What is more, what began as a radical departure from the canon of the past soon deteriorated into a "profitopolis" of its own. Nowadays every Aldi supermarket looks as though it had been put there by Mies van der Rohe himself.

What is happening now is a response to this homogenization -- a rollback to the past -- at least in some important locations. There is a rekindling of interest in the old design principles in architecture, which are derived from the temples of ancient Greece.

Do such mementoes of the past necessarily have to be kitsch? What exactly does "authenticity" mean in this context? When the campanile on St. Mark's Square in Venice collapsed in 1902, it was quickly rebuilt. Warsaw Castle and the monastery at Monte Cassino, where St. Benedict once founded western monasticism, are both copies.

Berlin's Förderverein rejects the charge that it is planning a "Disneyland." "We are not recasting cherubs in concrete here," insists Bottien.
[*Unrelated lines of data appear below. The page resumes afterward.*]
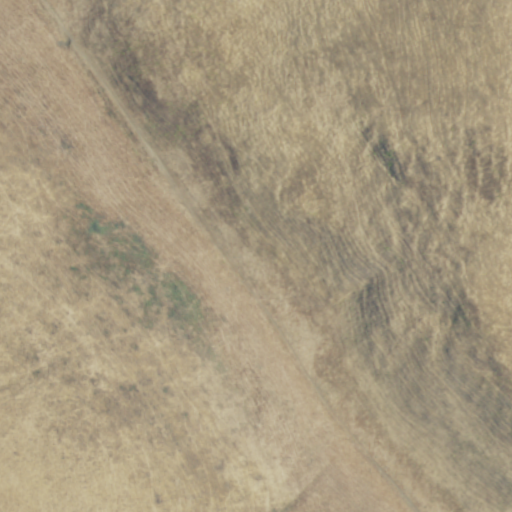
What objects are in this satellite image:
road: (196, 211)
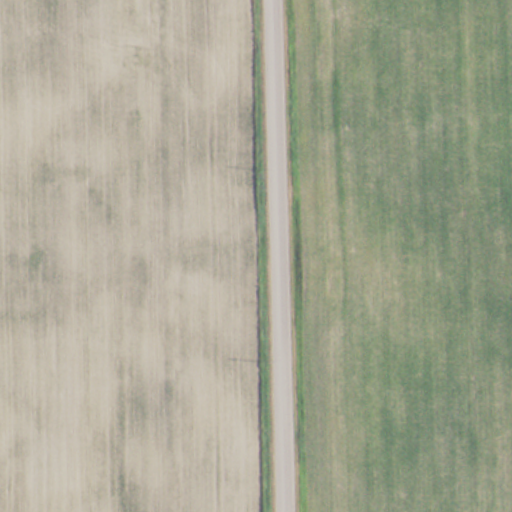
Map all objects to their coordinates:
road: (277, 256)
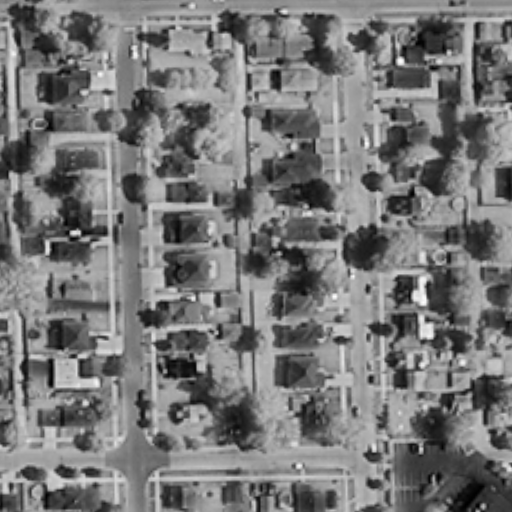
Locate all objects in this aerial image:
road: (61, 1)
building: (508, 26)
building: (25, 33)
building: (0, 37)
building: (182, 37)
building: (217, 37)
building: (438, 39)
building: (76, 41)
building: (280, 43)
building: (410, 51)
building: (28, 54)
building: (407, 75)
building: (293, 77)
building: (255, 78)
building: (489, 82)
building: (64, 84)
building: (447, 87)
building: (252, 108)
building: (400, 111)
building: (182, 113)
building: (66, 118)
building: (291, 119)
building: (2, 124)
building: (408, 131)
building: (35, 135)
building: (505, 148)
building: (221, 153)
building: (76, 157)
building: (176, 164)
building: (292, 166)
building: (2, 167)
building: (401, 170)
building: (44, 176)
building: (254, 178)
building: (508, 181)
building: (184, 190)
building: (291, 194)
building: (222, 196)
building: (1, 198)
building: (409, 201)
building: (75, 210)
road: (242, 226)
road: (12, 227)
building: (185, 227)
building: (298, 227)
road: (470, 227)
building: (0, 230)
building: (453, 233)
building: (259, 237)
building: (32, 243)
building: (406, 245)
building: (70, 249)
building: (258, 254)
road: (129, 255)
road: (354, 256)
building: (3, 261)
building: (185, 267)
building: (289, 267)
building: (454, 273)
building: (487, 274)
building: (67, 286)
building: (409, 287)
building: (226, 297)
building: (296, 302)
building: (180, 307)
building: (458, 314)
building: (491, 315)
building: (2, 322)
building: (411, 323)
building: (508, 325)
building: (226, 329)
building: (72, 333)
building: (298, 333)
building: (185, 337)
building: (403, 357)
building: (32, 365)
building: (185, 365)
building: (72, 369)
building: (300, 369)
building: (409, 376)
building: (456, 377)
building: (492, 382)
building: (457, 398)
building: (188, 409)
building: (76, 413)
building: (306, 413)
building: (490, 413)
building: (46, 414)
building: (4, 415)
building: (291, 422)
road: (179, 452)
road: (430, 456)
road: (462, 470)
road: (492, 477)
building: (230, 491)
building: (178, 494)
building: (70, 496)
building: (306, 497)
building: (7, 499)
building: (263, 501)
building: (484, 501)
road: (411, 506)
building: (85, 511)
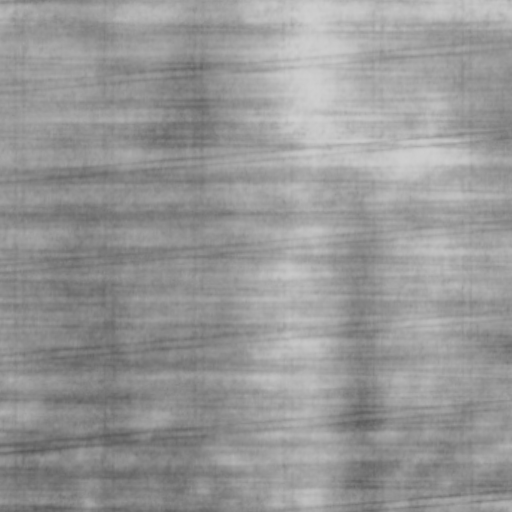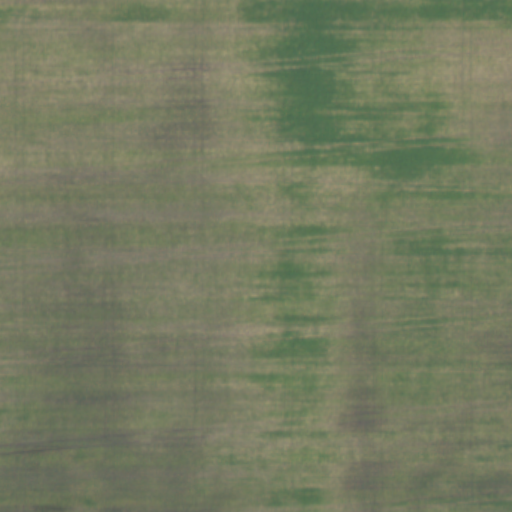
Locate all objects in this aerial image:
crop: (255, 255)
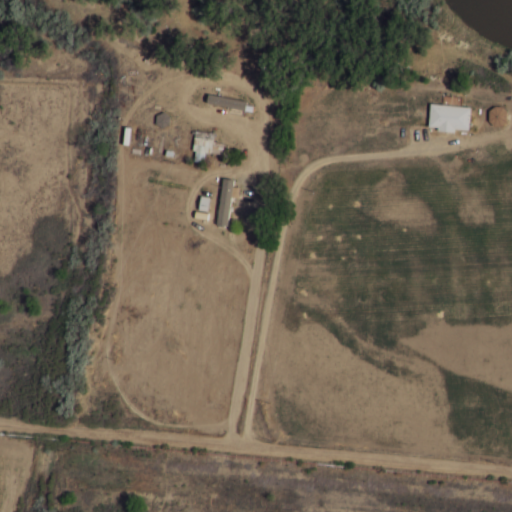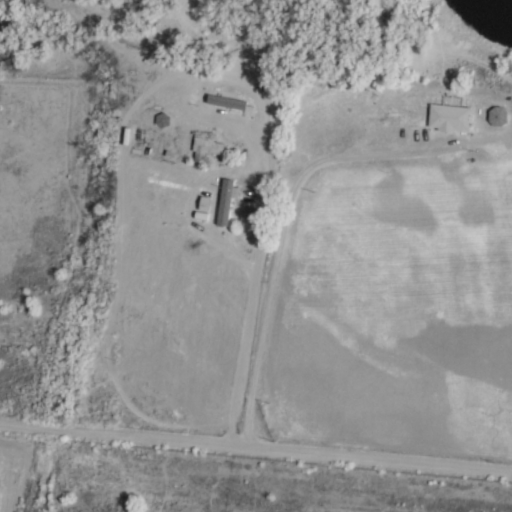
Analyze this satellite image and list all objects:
building: (235, 121)
building: (206, 146)
building: (231, 190)
road: (255, 449)
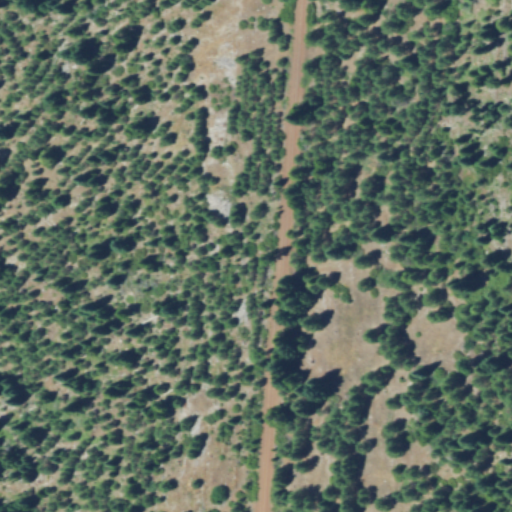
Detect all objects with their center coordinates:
road: (278, 256)
road: (401, 263)
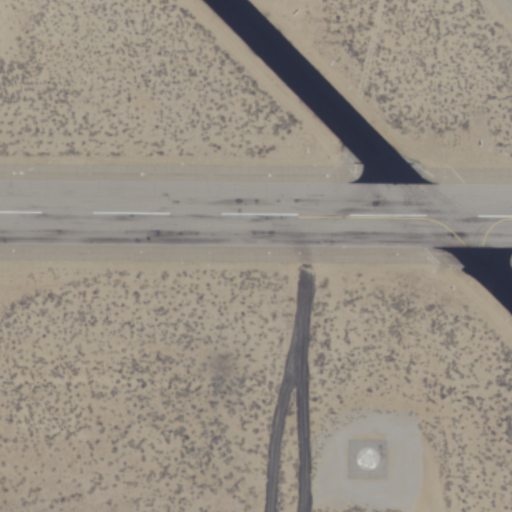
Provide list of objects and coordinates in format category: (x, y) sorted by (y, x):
airport taxiway: (365, 147)
airport runway: (255, 196)
airport: (255, 256)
Instead, he says, the work on the Berlin Baroque palace is a tremendously laborious combination of high-tech and traditional craftsmanship.

Digging for treasure is another matter. The Förderverein is also involved in archeology. "We know that the Bunkerberg ( bunker hill) in Friedrichshain was filled with demolition rubble in the late fall of 1959," Bottien explains. "The ruins must be buried under a 15-centimeter layer of topsoil."

The trail that leads to an abandoned industrial site in northern Berlin is even more exciting. Old East German files reveal that Walter Ulbricht promised (because of the tremendous opposition to the demolition) to rebuild the palace on a different site when the general state of the economy improved. Experts took 5,000 detailed photographs of the ruins, and all sculptures were dismantled.

Investigators discovered that the decorative elements from the Stadtschloss's façade ended up at a state-owned underground engineering site in Berlin's Heinersdorf district, where hundreds of windowsills, architraves and carved ram's heads were meticulously arranged in huts. But the warehouses soon deteriorated and the East German government had the best pieces removed and stored in museum basements. The site was eventually bulldozed.

Jürgen Klimes, the former chief sculptor at the VEB Stuck und Naturstein (State Stucco and Natural Stone Enterprise) remembers seeing bulldozers pushing the remains of the magnificent Baroque stone palace into a hollow and covering them with dirt.

But where was the site? Last year the Förderverein had the tar surface layer torn open in several spots on the abandoned grounds. But the effort produced only one sculpture from Portal II. Next month the foundation plans to spend another €50,000 on the excavation. But will the archeologists hit pay dirt this time?

Wilhelm von Boddien is optimistic. "We have a new tip," he says, his eyes sparkling. "A woman from the allotments next door claims she saw exactly what happened back then."